Central Auditory Processing Disorders in Children

 


I. Definition
Central Auditory Processing Disorders (CAPD) are a deficit in information processing of audible stimuli with no deficits attributed to hearing or intelligence impairment. To put it simply, it is the inability to attend to, discriminate, recognize or comprehend what is heard, even though hearing and intelligence are normal. CAPD are more pronounced when listening to distorted speech, or in poor acoustic environments such as listening in the presence of competing background noise.

II. Identification
Behaviors of children who may have CAPD might include any of the following: (1) says 'Huh' or 'What' often, (2) gives inconsistent responses to auditory stimuli, (3) often misunderstands what is said, (4) is easily distracted, (5) has reading, spelling and other academic problems, (6) has poor attention, (7) has difficulty following oral instructions, (8) has difficulty listening in the presence of background noise, (9) has poor receptive and expressive language, (10) gives slow or delayed responses to verbal stimuli and (11) exhibits behavior problems.

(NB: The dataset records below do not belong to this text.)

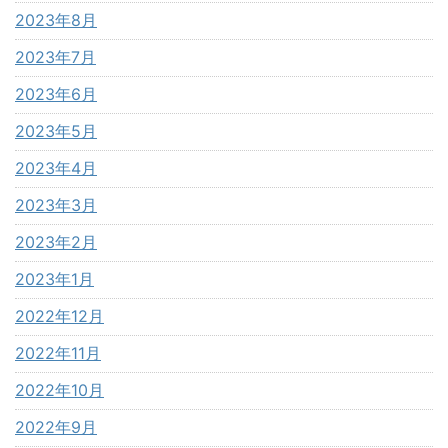
2023年8月
2023年7月
2023年6月
2023年5月
2023年4月
2023年3月
2023年2月
2023年1月
2022年12月
2022年11月
2022年10月
2022年9月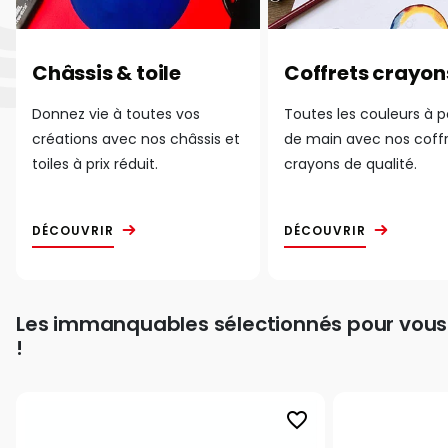
Châssis & toile
Coffrets crayon
Donnez vie à toutes vos
Toutes les couleurs à 
créations avec nos châssis et
de main avec nos coff
toiles à prix réduit.
crayons de qualité.
DÉCOUVRIR
DÉCOUVRIR
Les immanquables sélectionnés pour vous
!
favorite_border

III. Diagnostic Procedures
The first step in evaluating a child for CAPD is to rule out peripheral hearing problems using pure tone thresholds, speech audiometry and middle-ear testing. Furthermore, behavioral tests which degrade the speech signal using various means, help to identify problems in the central auditory pathway by reducing the normal level of redundancy present in that signal. Various methods have been used to degrade the signal using low-pass filtering, altering temporal aspects through interruption of compression, introducing a competing signal in the same or opposite ear and through binaural stimulation requiring integration of stimuli from both ears. It is generally accepted that no one test is sufficiently sensitive to evaluate all CAPD problems. Therefore, a battery of tests is usually the method of choice.

IV. Rehabilitation Options
Once a child has been identified with CAPD most people would ask, "Where do we go from here?". Since most children identified with CAPD are school age, the most appropriate avenue for remediation would be classroom management strategies utilized by the classroom teachers and dissemination of information to other educators and adults who may come in contact with the child. Furthermore, the special services department of the school may have speech language pathologist(s) and or staff audiologist(s) who may be able to help design an appropriate remediation therapy program. CAPD is a relatively new area of public interest and numerous references on this topic are available.